- **To do**: Copy out every record below exactly as written, but leave out any pictures.

- **Saved entries**:

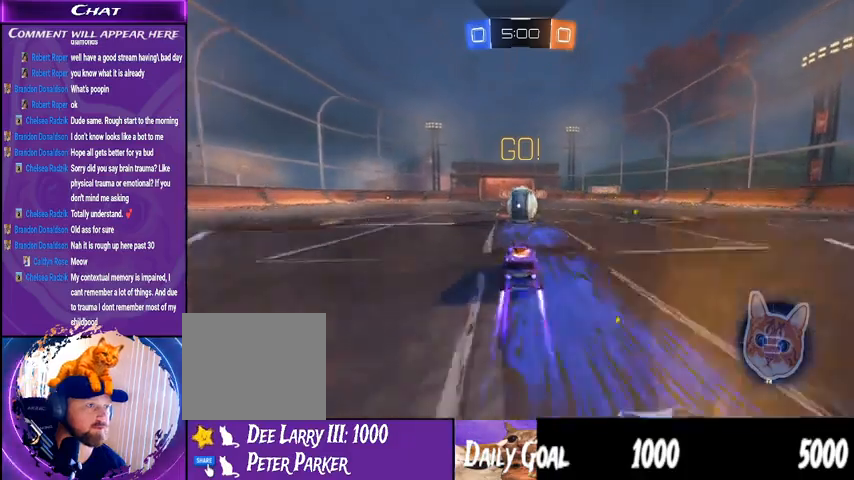
{"dt_ms": 500, "buttons": ["CROSS", "L1", "R1", "R2"], "left_stick": "left", "right_stick": "center", "events": [[67, "CROSS", "down"], [167, "L1", "down"], [200, "left_stick", "up-left"], [400, "left_stick", "left"]]}
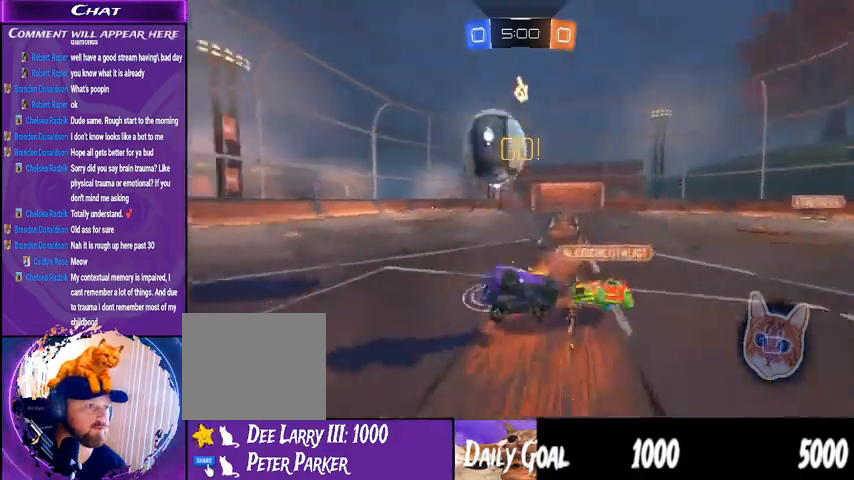
{"dt_ms": 500, "buttons": ["TRIANGLE", "R2"], "left_stick": "left", "right_stick": "center", "events": [[33, "CROSS", "up"], [100, "R1", "up"], [200, "L1", "up"], [467, "TRIANGLE", "down"]]}
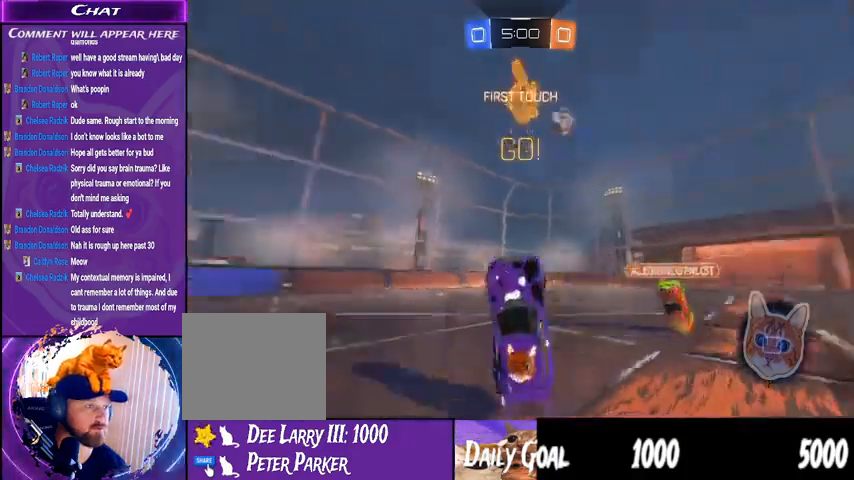
{"dt_ms": 500, "buttons": ["R2"], "left_stick": "center", "right_stick": "center", "events": [[67, "TRIANGLE", "up"], [200, "left_stick", "down-left"], [333, "left_stick", "center"]]}
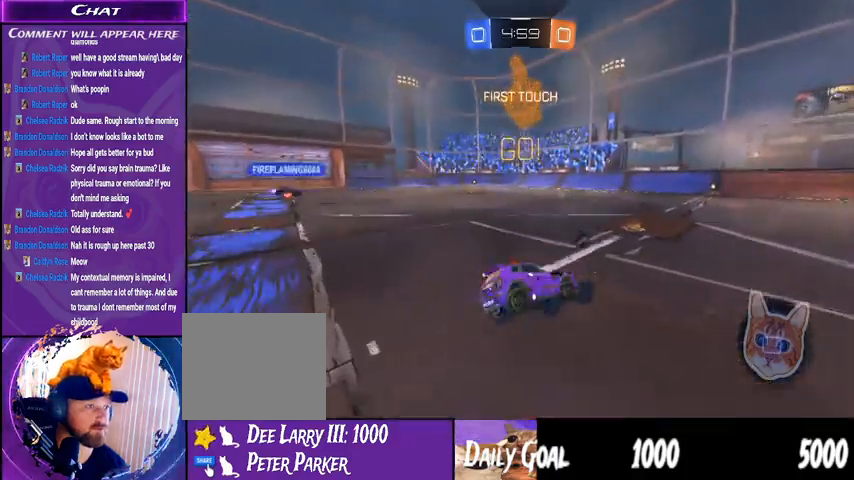
{"dt_ms": 500, "buttons": ["R1", "R2"], "left_stick": "left", "right_stick": "center", "events": [[367, "R1", "down"], [433, "left_stick", "left"]]}
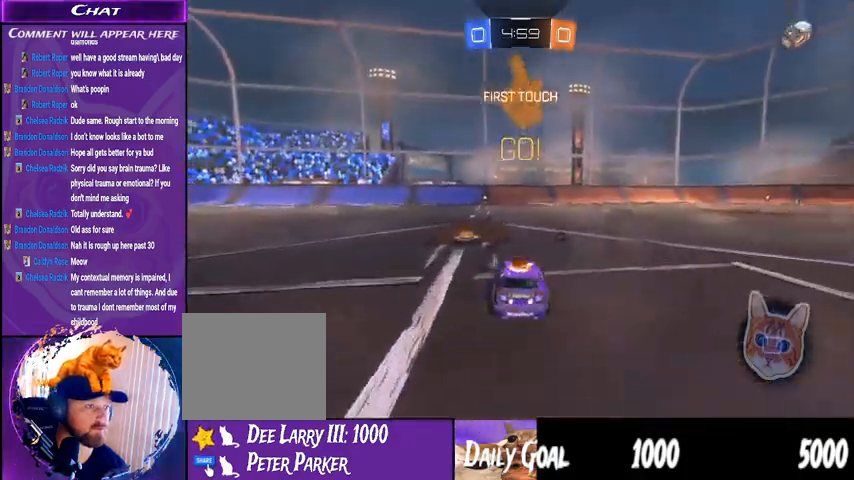
{"dt_ms": 500, "buttons": ["R2"], "left_stick": "center", "right_stick": "center", "events": [[67, "left_stick", "center"], [200, "CROSS", "down"], [233, "L1", "down"], [267, "CROSS", "up"], [333, "CROSS", "down"], [433, "L1", "up"], [467, "CROSS", "up"], [500, "R1", "up"]]}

- **Result**:
{"dt_ms": 500, "buttons": ["CROSS", "L1", "R1", "R2"], "left_stick": "left", "right_stick": "center", "events": [[67, "CROSS", "down"], [167, "L1", "down"], [200, "left_stick", "up-left"], [400, "left_stick", "left"]]}
{"dt_ms": 500, "buttons": ["TRIANGLE", "R2"], "left_stick": "left", "right_stick": "center", "events": [[33, "CROSS", "up"], [100, "R1", "up"], [200, "L1", "up"], [467, "TRIANGLE", "down"]]}
{"dt_ms": 500, "buttons": ["R2"], "left_stick": "center", "right_stick": "center", "events": [[67, "TRIANGLE", "up"], [200, "left_stick", "down-left"], [333, "left_stick", "center"]]}
{"dt_ms": 500, "buttons": ["R1", "R2"], "left_stick": "left", "right_stick": "center", "events": [[367, "R1", "down"], [433, "left_stick", "left"]]}
{"dt_ms": 500, "buttons": ["R2"], "left_stick": "center", "right_stick": "center", "events": [[67, "left_stick", "center"], [200, "CROSS", "down"], [233, "L1", "down"], [267, "CROSS", "up"], [333, "CROSS", "down"], [433, "L1", "up"], [467, "CROSS", "up"], [500, "R1", "up"]]}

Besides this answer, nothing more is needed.